The Canyon is Listening: Á-mi-i-evyo, “Yes, I hear you!”
Havasupai religious practitioner Uqualla is in the midst of a pilgrimage from the South Rim to Havasupai Gardens. Those lucky enough to be close by are witnessing the embodiment of a spiritual calling that is reconnecting Uqualla and the Havasupai people to their ancestors’ traditional farming lands.
The scent of burning sage wafts upward, alerting nearby hikers that something special is happening on Gthatv He’e (Coyote Tail, a.k.a. Bright Angel Trail). The melodic sound of chanting echoes off the canyon walls. Havasupai religious practitioner Uqualla is in the midst of a pilgrimage from the South Rim to Havasupai Gardens. Those lucky enough to be close by are witnessing the embodiment of a spiritual calling that is reconnecting Uqualla and the Havasupai people to their ancestors’ traditional farming lands.
“The Havasupai are the guardians of the master altar—the canyon,” says Uqualla, “and the canyon is a constant communicator to everyone who comes into it.

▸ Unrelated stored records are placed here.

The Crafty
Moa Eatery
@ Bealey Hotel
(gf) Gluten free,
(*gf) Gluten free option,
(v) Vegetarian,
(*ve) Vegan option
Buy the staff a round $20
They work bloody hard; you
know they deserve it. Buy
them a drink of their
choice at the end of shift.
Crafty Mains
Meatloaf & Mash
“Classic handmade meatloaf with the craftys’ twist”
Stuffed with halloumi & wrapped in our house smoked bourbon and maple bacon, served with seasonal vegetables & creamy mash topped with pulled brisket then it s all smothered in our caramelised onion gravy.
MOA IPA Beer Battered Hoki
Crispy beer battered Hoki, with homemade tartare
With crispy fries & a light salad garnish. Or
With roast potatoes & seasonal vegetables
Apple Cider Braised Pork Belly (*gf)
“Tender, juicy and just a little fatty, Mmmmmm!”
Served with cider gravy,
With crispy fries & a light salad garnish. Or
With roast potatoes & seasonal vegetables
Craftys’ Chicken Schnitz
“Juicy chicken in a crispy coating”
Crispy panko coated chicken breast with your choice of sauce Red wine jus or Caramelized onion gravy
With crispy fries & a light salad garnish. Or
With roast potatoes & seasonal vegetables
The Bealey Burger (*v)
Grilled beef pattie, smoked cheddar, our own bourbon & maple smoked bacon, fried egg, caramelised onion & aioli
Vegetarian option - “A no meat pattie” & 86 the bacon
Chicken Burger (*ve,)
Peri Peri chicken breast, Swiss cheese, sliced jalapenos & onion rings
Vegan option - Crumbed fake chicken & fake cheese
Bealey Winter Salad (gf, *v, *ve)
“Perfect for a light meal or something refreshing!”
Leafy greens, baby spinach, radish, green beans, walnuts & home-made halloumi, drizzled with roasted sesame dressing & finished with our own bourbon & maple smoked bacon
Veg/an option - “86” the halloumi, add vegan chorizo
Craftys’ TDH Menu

Gway-miganavgé means ‘It is telling you something’ in Supai. This is the foremost statement of our tribe.”
Uqualla spent each month of 2022 making full moon hikes into the canyon to give prayers, songs, and gifts to the ancestors at Havasupai Gardens.

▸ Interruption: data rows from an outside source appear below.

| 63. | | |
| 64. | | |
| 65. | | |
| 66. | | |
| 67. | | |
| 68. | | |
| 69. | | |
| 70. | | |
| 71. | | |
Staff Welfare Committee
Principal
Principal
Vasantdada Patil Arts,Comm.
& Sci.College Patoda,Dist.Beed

“I had a sense that something had to be done . . . our reservation in Supai had been closed during COVID and ancestral energy was coming through to me, telling me I need to remind the guardians, my tribe, of the responsibility that has been gifted to them,” he says.
His vision told him that he would have twelve moons, and in each he would go into the canyon at a cycle opening, when the energies of the spirits are at their widest field of traveling between earth and sky. And so, every full moon in 2022, Uqualla made his walking pilgrimage, awakening the spirits of his ancestors with every step. In 2023, he will continue these journeys once each season.
His sister, Dianna “White Dove” Uqualla, says that it’s important to keep the knowledge of the Havasupai people who lived and thrived in the canyon. “In years past, we have been forgotten, but our family was there from the beginning,” she says.
For thousands of years, the Havasupai (People of the Blue Green Waters) have lived in Grand Canyon, occupying what is now known as the South Rim, with scattered bands of families living and farming where Havasupai Gardens is located. In the years following the establishment of Grand Canyon National Park, the Havasupai were forcibly evicted from their homes and restricted to an area known as Supai Camp. Uqualla’s pilgrimages mark a renewed relationship between the Havasupai and the lands they were forcibly removed from by the National Park Service in the 1920s.
In 2022, the park sought a formal name change request with the United States Board of Geographic Names (USBGN) to rename Indian Garden as Havasupai Gardens. This was approved in November 2022, and work has commenced to update signage, literature, and educational programming.
“The renaming from Indian Garden to Havasupai Gardens is out of respect for the undue hardship imposed by the park on the Havasupai people,” said Grand Canyon National Park Superintendent Ed Keable.
Uqualla says that his presence in the canyon energetically imbues the trail with his ancestral medicinal forces.
“I am an ambassador, a sentinel of their bloodline lineages,” he says. “I am representing my heritage and the canyon appreciates that.”
Uqualla and White Dove encourage visitation to Grand Canyon National Park, as long as guests respect the land they are walking on.
Says Uqualla, “This canyon is placed here for the well-being of all that come to it. It is important that the moment you step into the canyon on the trails, not just the rim, that you give a request for protection and watch before you make that first step.”
He explains that every step we take on a trail in the canyon, we must be filled with good heart intention, so the canyon embraces us and fills us with the information of the ancestors.
“Come and be a part of it. Just be in a heart integrity. Step in. Give it an offering. Hopefully people will be a little more respectful in a personal place. It is your organic understanding of what you are stepping into.”
“I ask permission. I desire your watch. To care for me, to teach me as I walk down into the canyon. This I did. And as we arrived here into Havasupai Gardens—a beautiful area where the water flows, where the grass is green, where the tree people are in watch—there was a calling for ceremony. Not for us, but for the ancestors. They have not seen a ceremonial procession come down this canyon in many decades, and this is something that should be done continuously. We arrived here in Havasupai Gardens, to drink of its waters, to sing to the waters, to allow the smoke to rise from the medicine plants, to do that blessing, that divination. What was done in ceremony was to allow for the offerings to the elementals, to give the medicine of the red ochre, that was placed on the face, so that one could see through the eyes of the Spirit of the canyon.”